Demo yang dihadiri sekitar 500 orang itu terdiri dari warga yang berada di wilayah genangan air di antaranya, Dayeuh Kolot, Bojong Soang, Baleendah, Banjaran, Rancaekek dan Majalaya.
Masa aksi menuntut Pemerintah Kabupaten Bandung menyelesaikan permasalahan banjir yang sering terjadi di enam wilayah genangan tersebut.

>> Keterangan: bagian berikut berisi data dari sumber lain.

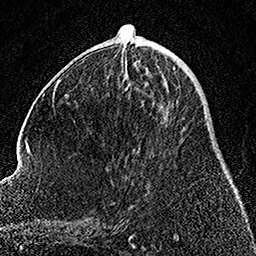
Breast MRI, one axial slice. Position 62 of 158 along the scan axis. Cropped to one breast. Dynamic contrast-enhanced series, time point 2 of 7 at this slice position (early post-contrast). 1.5 T. TE 3.5 ms, TR 7.2 ms. 1 mm slice thickness. 256 × 256 image matrix, field of view 164 × 164 mm. Female patient.
Annotated regions visible in this slice (semi-automatic segmentation, software-assisted and operator-edited):
- enhancing-tissue mask used for the functional tumour volume (all voxels passing the contrast-enhancement thresholds inside the analysis volume; usually the tumour): box from (x=136, y=60) to (x=175, y=84) px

SCROLL TO CONTINUE WITH CONTENT
Foto: Wisma Putra |
Warga terdampak banjir di wilayah Dayeuhkolot juga mengeluhkan saat terjadi banjir, pabrik-pabrik industri yang berada di Kecamatan Dayeuhkolot membuang limbah industrinya ke genangan banjir. "Pas hujan dan air Sungai Citarum naik ke pemukiman warnanya jadi beda. Sampai saat ini tidak ada yang biasa mengatasi," tambahnya.
Dede bersama masa aksi lainnya datang ke Kantor Bupati Bandung mengatasnamakan korban banjir dan aksi 313 ini dilakukan dengan persiapan waktu singkat tanpa banyak persiapan.
Lengkap dengan spanduk bertuliskan 'aliran sungai mati hidupkan kembali', '12 tahun warga tergenang limbah dan lumpur' dan 'banjir menyengsarakan kami', tujuan mereka hanya satu yaitu terbebas dari banjir.
"Tanggal 31 merupakan momentum, aksi kami beda dengan aksi yang dilakukan di Jakarta hari ini," tukasnya.
Sementara itu, salah satu peserta aksi Bambang (53) berujar, dilanda banjir selama 12 tahun merupakan pengalaman yang tidak mengenakan. "Kami ingin dengan aksi ini ada dorongan dari pemkab untuk mengembalikan Sungai Citarum. Bukan hanya dibanjiri lumpur kadang juga pemukiman kami di Dayeuh Kolot dibanjiri limbah-limbah pabrik industri," ujarnya.
Foto: Wisma Putra |
Setelah melakukan orasi selama tiga jam dari Pukul 08.30-11.30 WIB, 10 orang perwakilan masa aksi melakukan audiensi ke kantor bupati. Usai melakukan pertemuan, Bupati Bandung Dadang M Naser langsung menemui masa aksi.
Dadang mengatakan, penangann yang akan dilakukan dalam jangka pendek adalah mendorong alat berat Dinas Pekerjaaan Umum Penataan Ruang (PUPR) untuk membersihkan lumpur dan melakukan normalisasi drinase.
"Jangka panjangnnya merupakan urusan Balai Besar Wilayah Sungai (BBWS) Citarum," pungkasnya.